[Extract]:
=-=-=
2.      To recommend any local matters or advocacy initiatives to the Governing Body, that they will need to consider or make decisions on in the Long-term Plan 2024-2034 process.

3.      To provide input on the proposed regional topics in the Long-term Plan 2024-2034.

Whakarāpopototanga matua

Executive summary

4.      Local board agreements set out annual funding priorities, activities, budgets, levels of service, performance measures and initiatives for each local board area. Local board agreements for 2024/2025 will be included in the Council’s Long-term Plan 2024-2034.

5.      Auckland Council publicly consulted from 28 February to 28 March 2024 to seek community views on the proposed Long-term Plan 2024-2034. This included consultation on the Manurewa Local Board’s proposed priorities for 2024/2025 to be included in their local board agreement, and key priorities and advocacy initiatives for the Long-term Plan 2024-2034.

6.      Auckland Council received 27,960 submissions in total across the region and 1,031 submissions from the Manurewa local board area.

7.      There is support for the local priorities for the Manurewa local board area, with 71 per cent of respondents supporting all or most of the priorities.

8.      The top themes from submitters in the Manurewa local board area were:

·        Council to focus on core business

·        Cost of living

·        Crime and safety concerns

·        Youth needs

·        Partnerships with mana whenua iwi.
=-=-=
[Recorded information]:
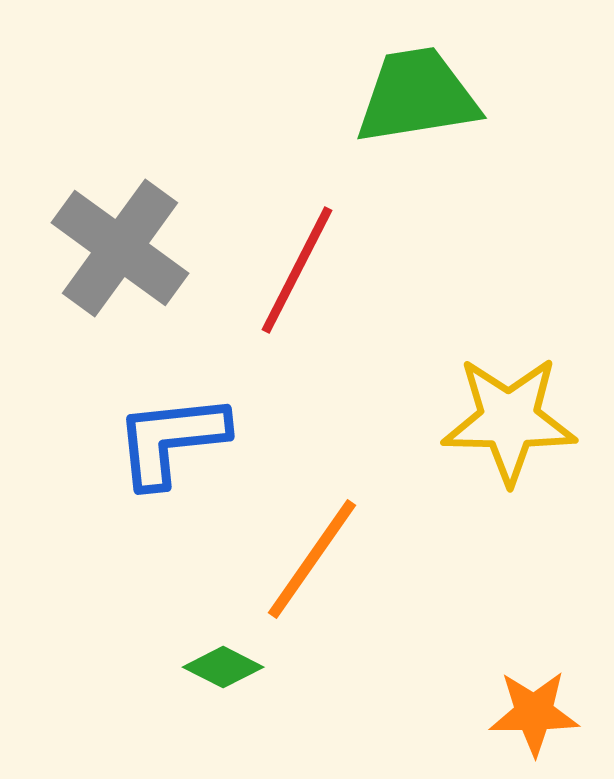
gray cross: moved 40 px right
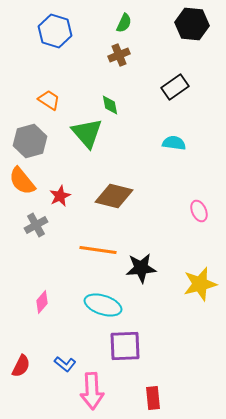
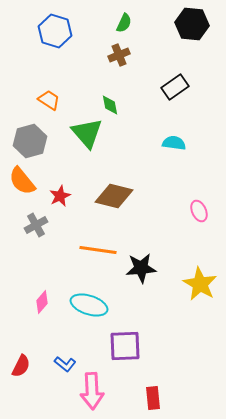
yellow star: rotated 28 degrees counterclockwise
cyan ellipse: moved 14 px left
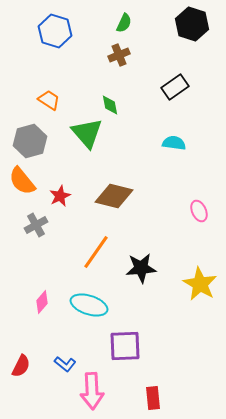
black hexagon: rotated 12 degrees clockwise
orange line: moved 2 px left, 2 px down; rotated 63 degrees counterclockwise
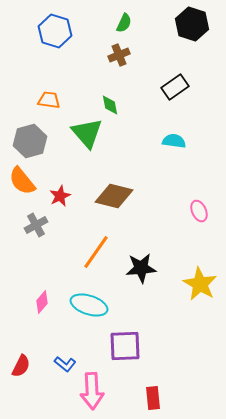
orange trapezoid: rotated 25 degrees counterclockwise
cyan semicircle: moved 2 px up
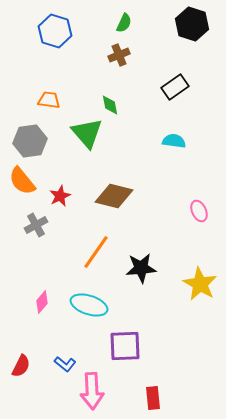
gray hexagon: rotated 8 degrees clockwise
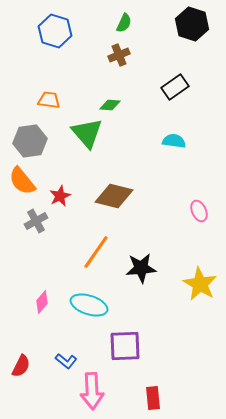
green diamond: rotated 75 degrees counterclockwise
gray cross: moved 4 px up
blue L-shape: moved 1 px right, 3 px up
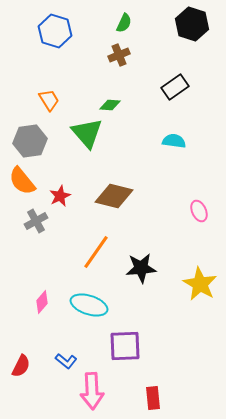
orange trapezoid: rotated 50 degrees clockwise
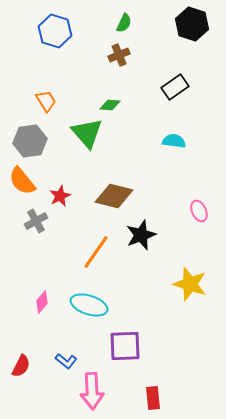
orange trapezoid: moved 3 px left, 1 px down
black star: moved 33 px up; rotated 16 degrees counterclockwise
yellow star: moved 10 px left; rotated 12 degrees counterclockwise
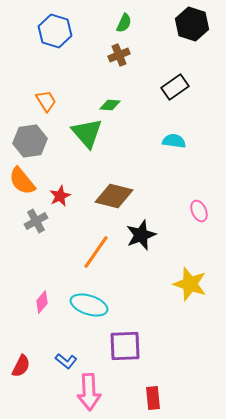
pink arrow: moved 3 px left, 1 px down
=-=-=
[Task details]:
Please carry on the report on the Manurewa Local Board's Long-term Plan consultation from its last line.

[Exercise answer]:
9.      In the Long-term Plan process there are matters where local boards provide recommendations to the Governing Body, for consideration or decision-making. This includes any local board advocacy initiatives. The Governing Body will consider the following items as part of the Long-term Plan decision-making process in May/June 2024:

·    any new/amended business improvement district targeted rates

·    any new/amended local targeted rate proposals 

·    proposed locally driven initiative capital projects outside local boards’ decision-making responsibility

·    release of local board specific reserve funds

·    any other local board advocacy initiatives.

10.    Local boards have a statutory responsibility to provide input into regional strategies, policies, plans, and bylaws. This report provides an opportunity for the local board to provide input on council’s proposed Long-term Plan 2024-2034.

 

Ngā tūtohunga

Recommendation/s

That the Manurewa Local Board:

a)      whiwhi / receive consultation feedback on the proposed Manurewa Local Board priorities and activities for 2024/2025 and key advocacy initiatives for 2024-2034

b)      whiwhi / receive consultation feedback on regional topics in the Long-term Plan 2024-2034 from people and organisations based in the Manurewa local board area

c)      tuhi ā-taipitopito/note the Franklin Local Board’s proposal to implement a targeted rate within the Franklin Local Board area to facilitate the delivery of a Franklin Paths programme and consider providing feedback to the Governing Body on this initiative

d)      whakarite / provide input on regional topics in the proposed Long-term Plan 2024-2034 and advocacy initiatives to the Governing Body.

 

Horopaki

Context

11.    Each financial year Auckland Council must have a local board agreement (as agreed between the Governing Body and the Manurewa Local Board) for each local board area. The local board agreement sets out how the Council will reflect priorities in the Manurewa Local Board Plan 2023 in respect of the local activities to be provided in the local board area, and also includes information relating to budgets, levels of service, and performance measures.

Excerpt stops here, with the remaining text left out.